DOCUMENT SECTION:
--- --- ---

Over by the cookies and breads, a lady was assembling what looked like multi-colored sticky cakes on a brown sheet of paper, which she would drizzle with a brown syrup and then sprinkle with coconut. Cok Sri must have seen the drool gushing (seriously, I still hadn't had any breakfast!) down to my flip-flops because she bought one each for us to have for breakfast later.

With us tailing her, marched down an alley where she stopped for some dried shrimp paste and peanut sauce before declaring we were done. It was only when we were back on the street did I notice we were joined by a woman carrying all our purchases on a basket balanced on her head. She gave us a toothy grin as she walked past us.

--- --- ---

SOURCE MATERIAL:
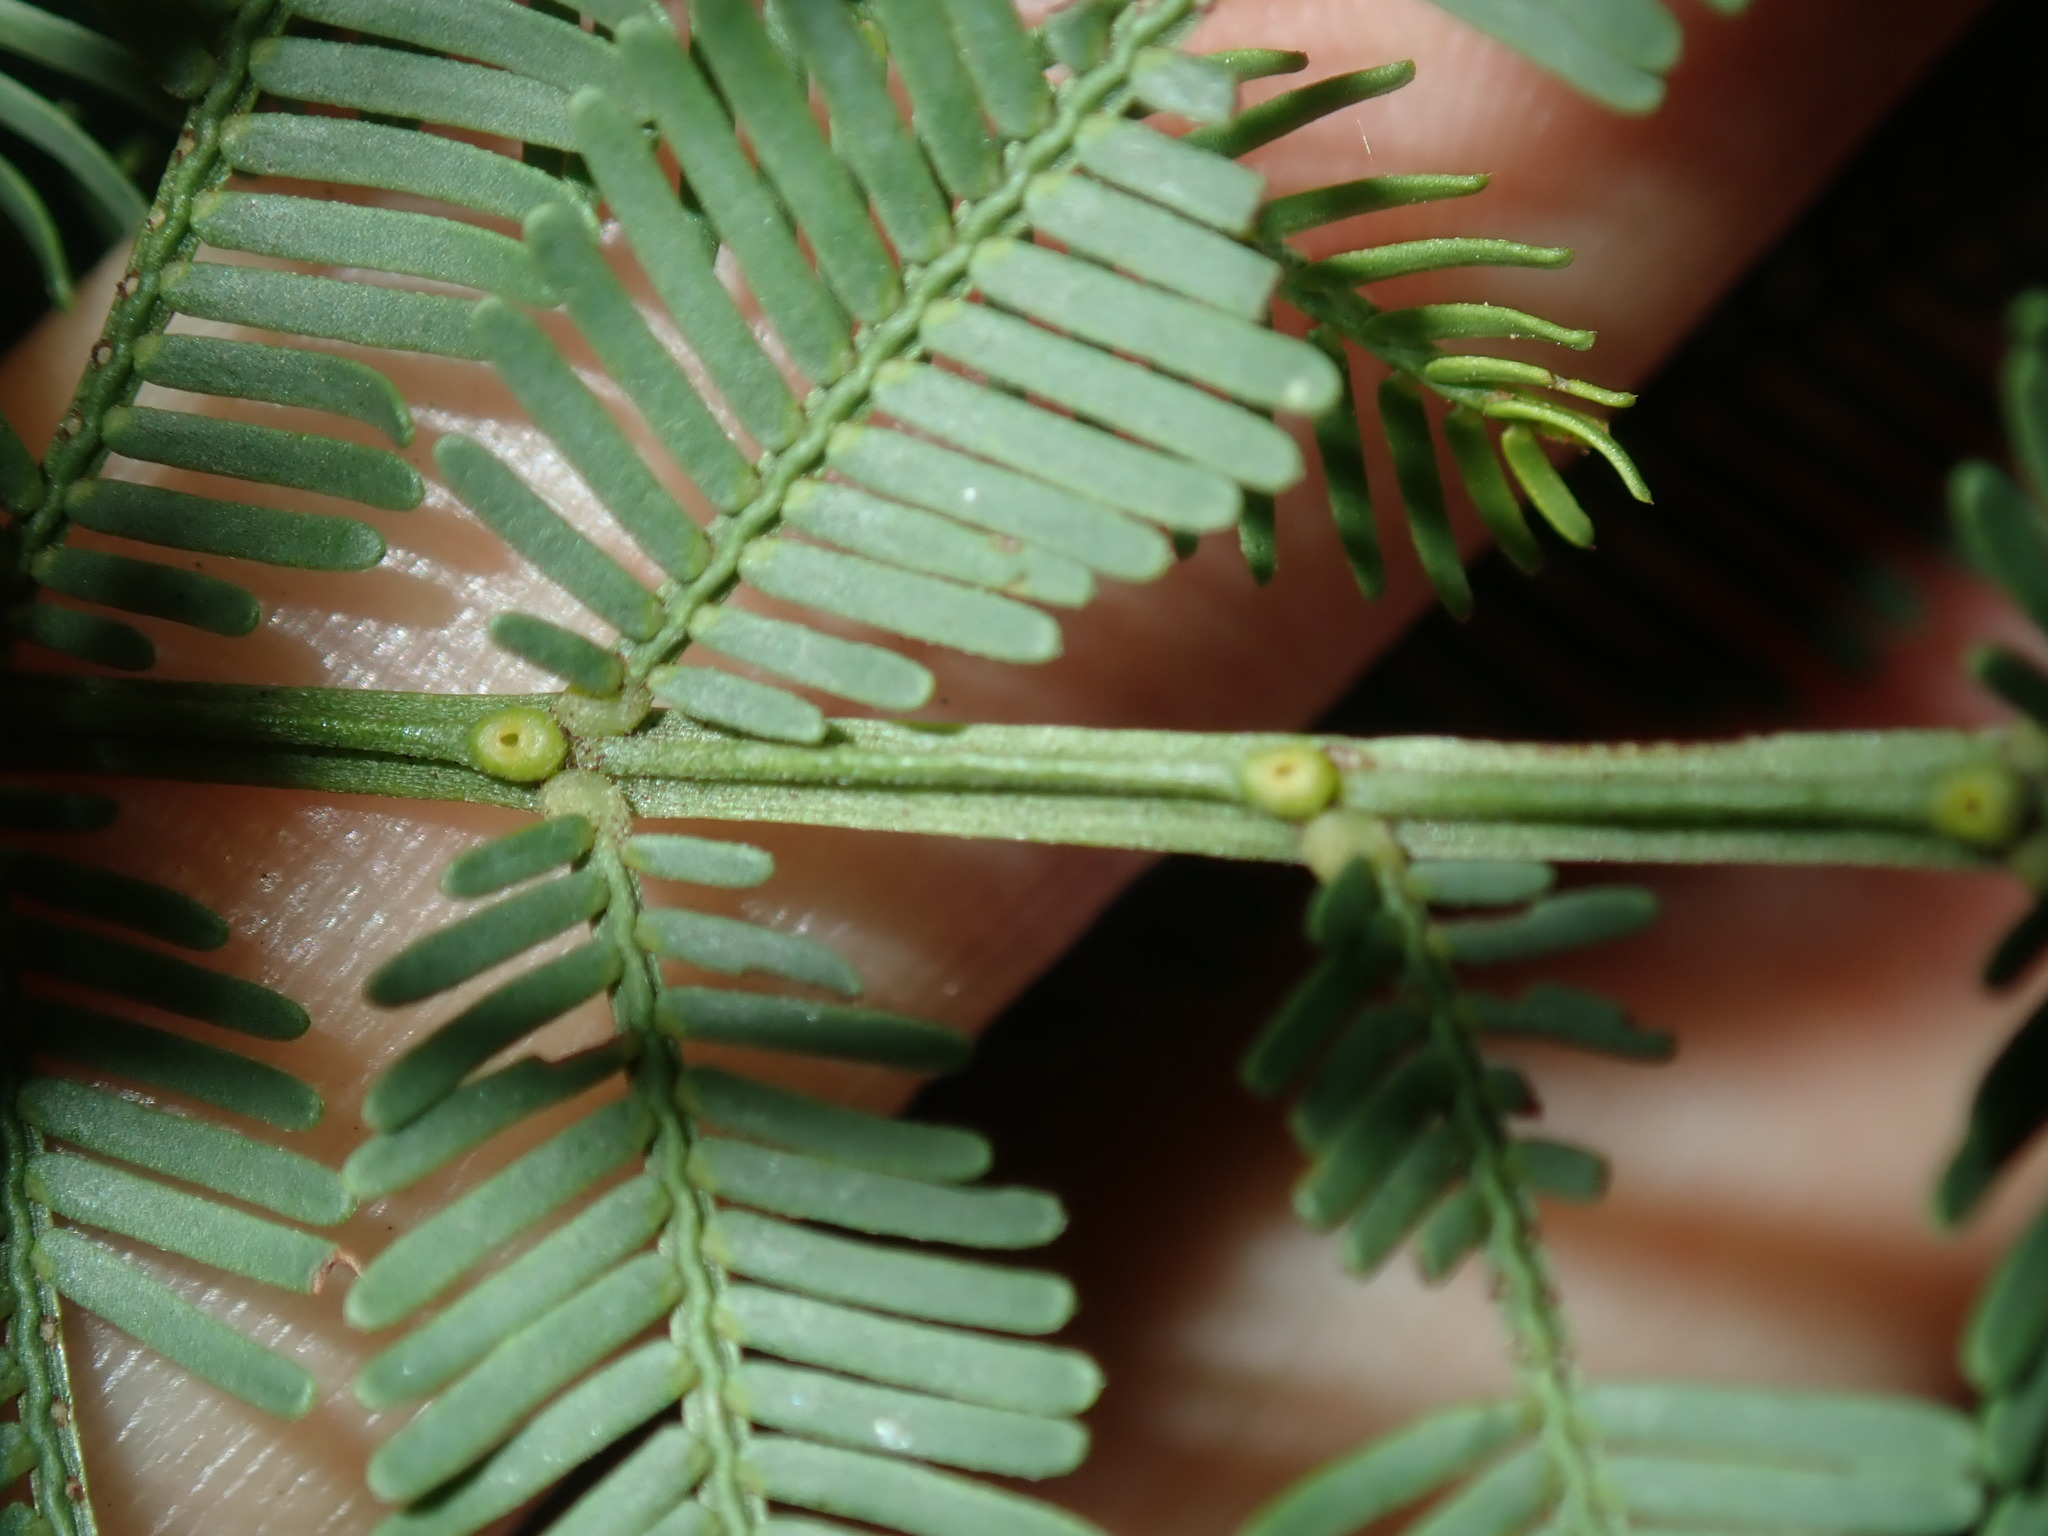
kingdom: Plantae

--- --- ---

TO DO:
1. In the market passage, what did Cok Sri stop for in the alley before saying they were done?
2. Write what comes next in the market passage, picking up after its last sentence.
The lines after the market passage are separate material.

SOLVED TASKS:
1. Dried shrimp paste and peanut sauce.

2.
We parted ways with Cok Sri at the bungalows, agreeing to meet her at her place at 9am. This gave us a little over an hour for a nice leisurely breakfast that included rice cakes I was so eager to try. I unwrapped the paper to reveal a medley of glutinous rice cakes in assorted colors, shapes and textures, lightly drizzled with palm sugar syrup and shredded coconut that was acutely reminiscent of home. Kakanins (native snacks) that came to mind were cuchinta, puto and bilo-bilo. Yum!

Cok Sri

barefoot in her kitchen

We arrived at Cok Sri's promptly at 9 am. She lived in a very traditional Balinese family complex she shared with a slew of brothers and sisters. She called out to us from her kitchen near the rear of the complex. It was a simple galley kitchen across from another open-air kitchen area where all the ingredients were laid out. Like model pupils, Rina and I took our positions on mismatched monobloc stools, excited and ready for our private Balinese cuisine education.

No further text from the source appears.